▶ **PROBLEM**
Set each line of the records down again exactly, please.

=== TASK MATERIAL ===

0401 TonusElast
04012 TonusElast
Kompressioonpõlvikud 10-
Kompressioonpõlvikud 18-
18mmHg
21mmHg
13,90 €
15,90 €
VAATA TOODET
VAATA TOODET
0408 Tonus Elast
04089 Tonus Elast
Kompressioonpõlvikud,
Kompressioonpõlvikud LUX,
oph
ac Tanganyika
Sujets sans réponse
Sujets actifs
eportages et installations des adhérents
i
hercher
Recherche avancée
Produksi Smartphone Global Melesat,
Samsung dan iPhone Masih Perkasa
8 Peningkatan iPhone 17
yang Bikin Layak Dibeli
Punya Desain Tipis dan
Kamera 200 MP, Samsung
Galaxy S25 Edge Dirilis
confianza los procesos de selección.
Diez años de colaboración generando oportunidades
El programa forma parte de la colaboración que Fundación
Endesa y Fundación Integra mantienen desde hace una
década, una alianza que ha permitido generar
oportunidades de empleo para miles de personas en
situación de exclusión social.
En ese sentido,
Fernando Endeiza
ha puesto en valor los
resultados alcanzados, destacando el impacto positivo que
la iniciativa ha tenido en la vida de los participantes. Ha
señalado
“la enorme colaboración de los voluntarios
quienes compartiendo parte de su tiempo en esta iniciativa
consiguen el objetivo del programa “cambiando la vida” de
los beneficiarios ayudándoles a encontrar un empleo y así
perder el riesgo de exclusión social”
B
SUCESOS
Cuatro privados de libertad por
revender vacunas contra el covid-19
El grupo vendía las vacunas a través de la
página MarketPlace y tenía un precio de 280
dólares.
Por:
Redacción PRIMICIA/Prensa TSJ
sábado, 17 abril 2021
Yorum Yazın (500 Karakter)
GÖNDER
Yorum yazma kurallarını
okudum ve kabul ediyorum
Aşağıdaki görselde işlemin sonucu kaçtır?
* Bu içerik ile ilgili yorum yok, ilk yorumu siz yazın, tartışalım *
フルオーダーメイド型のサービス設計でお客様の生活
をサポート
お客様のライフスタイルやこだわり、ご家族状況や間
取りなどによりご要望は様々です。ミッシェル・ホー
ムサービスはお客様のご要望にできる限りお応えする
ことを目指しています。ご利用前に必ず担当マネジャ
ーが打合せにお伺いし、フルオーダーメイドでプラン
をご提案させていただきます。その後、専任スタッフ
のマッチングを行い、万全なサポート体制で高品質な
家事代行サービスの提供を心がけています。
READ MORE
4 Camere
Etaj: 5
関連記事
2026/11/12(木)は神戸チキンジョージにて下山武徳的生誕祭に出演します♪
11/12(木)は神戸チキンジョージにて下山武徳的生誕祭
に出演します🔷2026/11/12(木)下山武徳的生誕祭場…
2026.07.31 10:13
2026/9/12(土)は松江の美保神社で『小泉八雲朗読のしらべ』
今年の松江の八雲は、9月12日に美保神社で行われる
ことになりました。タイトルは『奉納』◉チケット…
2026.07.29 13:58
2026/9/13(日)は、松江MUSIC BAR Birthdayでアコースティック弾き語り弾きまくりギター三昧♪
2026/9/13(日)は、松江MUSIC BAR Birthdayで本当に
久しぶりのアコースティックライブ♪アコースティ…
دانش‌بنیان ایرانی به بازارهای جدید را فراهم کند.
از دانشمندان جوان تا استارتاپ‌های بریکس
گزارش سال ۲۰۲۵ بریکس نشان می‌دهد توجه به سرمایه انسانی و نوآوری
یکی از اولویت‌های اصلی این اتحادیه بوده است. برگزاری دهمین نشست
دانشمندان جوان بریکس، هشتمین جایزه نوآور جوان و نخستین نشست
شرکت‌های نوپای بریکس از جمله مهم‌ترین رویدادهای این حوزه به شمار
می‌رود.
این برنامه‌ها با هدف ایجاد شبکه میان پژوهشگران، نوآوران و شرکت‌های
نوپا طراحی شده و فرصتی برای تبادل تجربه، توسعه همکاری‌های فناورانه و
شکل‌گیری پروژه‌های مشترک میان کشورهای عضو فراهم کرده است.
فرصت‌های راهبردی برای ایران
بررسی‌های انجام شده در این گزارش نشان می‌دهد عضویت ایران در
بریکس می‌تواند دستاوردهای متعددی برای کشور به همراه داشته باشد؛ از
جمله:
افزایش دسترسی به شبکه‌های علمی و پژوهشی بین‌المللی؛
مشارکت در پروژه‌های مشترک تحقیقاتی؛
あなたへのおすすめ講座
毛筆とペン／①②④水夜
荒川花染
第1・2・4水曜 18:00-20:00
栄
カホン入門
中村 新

===

▶ **TASK OUTPUT**
0401 TonusElast
04012 TonusElast
Kompressioonpõlvikud 10-
Kompressioonpõlvikud 18-
18mmHg
21mmHg
13,90 €
15,90 €
VAATA TOODET
VAATA TOODET
0408 Tonus Elast
04089 Tonus Elast
Kompressioonpõlvikud,
Kompressioonpõlvikud LUX,
oph
ac Tanganyika
Sujets sans réponse
Sujets actifs
eportages et installations des adhérents
i
hercher
Recherche avancée
Produksi Smartphone Global Melesat,
Samsung dan iPhone Masih Perkasa
8 Peningkatan iPhone 17
yang Bikin Layak Dibeli
Punya Desain Tipis dan
Kamera 200 MP, Samsung
Galaxy S25 Edge Dirilis
confianza los procesos de selección.
Diez años de colaboración generando oportunidades
El programa forma parte de la colaboración que Fundación
Endesa y Fundación Integra mantienen desde hace una
década, una alianza que ha permitido generar
oportunidades de empleo para miles de personas en
situación de exclusión social.
En ese sentido,
Fernando Endeiza
ha puesto en valor los
resultados alcanzados, destacando el impacto positivo que
la iniciativa ha tenido en la vida de los participantes. Ha
señalado
“la enorme colaboración de los voluntarios
quienes compartiendo parte de su tiempo en esta iniciativa
consiguen el objetivo del programa “cambiando la vida” de
los beneficiarios ayudándoles a encontrar un empleo y así
perder el riesgo de exclusión social”
B
SUCESOS
Cuatro privados de libertad por
revender vacunas contra el covid-19
El grupo vendía las vacunas a través de la
página MarketPlace y tenía un precio de 280
dólares.
Por:
Redacción PRIMICIA/Prensa TSJ
sábado, 17 abril 2021
Yorum Yazın (500 Karakter)
GÖNDER
Yorum yazma kurallarını
okudum ve kabul ediyorum
Aşağıdaki görselde işlemin sonucu kaçtır?
* Bu içerik ile ilgili yorum yok, ilk yorumu siz yazın, tartışalım *
フルオーダーメイド型のサービス設計でお客様の生活
をサポート
お客様のライフスタイルやこだわり、ご家族状況や間
取りなどによりご要望は様々です。ミッシェル・ホー
ムサービスはお客様のご要望にできる限りお応えする
ことを目指しています。ご利用前に必ず担当マネジャ
ーが打合せにお伺いし、フルオーダーメイドでプラン
をご提案させていただきます。その後、専任スタッフ
のマッチングを行い、万全なサポート体制で高品質な
家事代行サービスの提供を心がけています。
READ MORE
4 Camere
Etaj: 5
関連記事
2026/11/12(木)は神戸チキンジョージにて下山武徳的生誕祭に出演します♪
11/12(木)は神戸チキンジョージにて下山武徳的生誕祭
に出演します🔷2026/11/12(木)下山武徳的生誕祭場…
2026.07.31 10:13
2026/9/12(土)は松江の美保神社で『小泉八雲朗読のしらべ』
今年の松江の八雲は、9月12日に美保神社で行われる
ことになりました。タイトルは『奉納』◉チケット…
2026.07.29 13:58
2026/9/13(日)は、松江MUSIC BAR Birthdayでアコースティック弾き語り弾きまくりギター三昧♪
2026/9/13(日)は、松江MUSIC BAR Birthdayで本当に
久しぶりのアコースティックライブ♪アコースティ…
دانش‌بنیان ایرانی به بازارهای جدید را فراهم کند.
از دانشمندان جوان تا استارتاپ‌های بریکس
گزارش سال ۲۰۲۵ بریکس نشان می‌دهد توجه به سرمایه انسانی و نوآوری
یکی از اولویت‌های اصلی این اتحادیه بوده است. برگزاری دهمین نشست
دانشمندان جوان بریکس، هشتمین جایزه نوآور جوان و نخستین نشست
شرکت‌های نوپای بریکس از جمله مهم‌ترین رویدادهای این حوزه به شمار
می‌رود.
این برنامه‌ها با هدف ایجاد شبکه میان پژوهشگران، نوآوران و شرکت‌های
نوپا طراحی شده و فرصتی برای تبادل تجربه، توسعه همکاری‌های فناورانه و
شکل‌گیری پروژه‌های مشترک میان کشورهای عضو فراهم کرده است.
فرصت‌های راهبردی برای ایران
بررسی‌های انجام شده در این گزارش نشان می‌دهد عضویت ایران در
بریکس می‌تواند دستاوردهای متعددی برای کشور به همراه داشته باشد؛ از
جمله:
افزایش دسترسی به شبکه‌های علمی و پژوهشی بین‌المللی؛
مشارکت در پروژه‌های مشترک تحقیقاتی؛
あなたへのおすすめ講座
毛筆とペン／①②④水夜
荒川花染
第1・2・4水曜 18:00-20:00
栄
カホン入門
中村 新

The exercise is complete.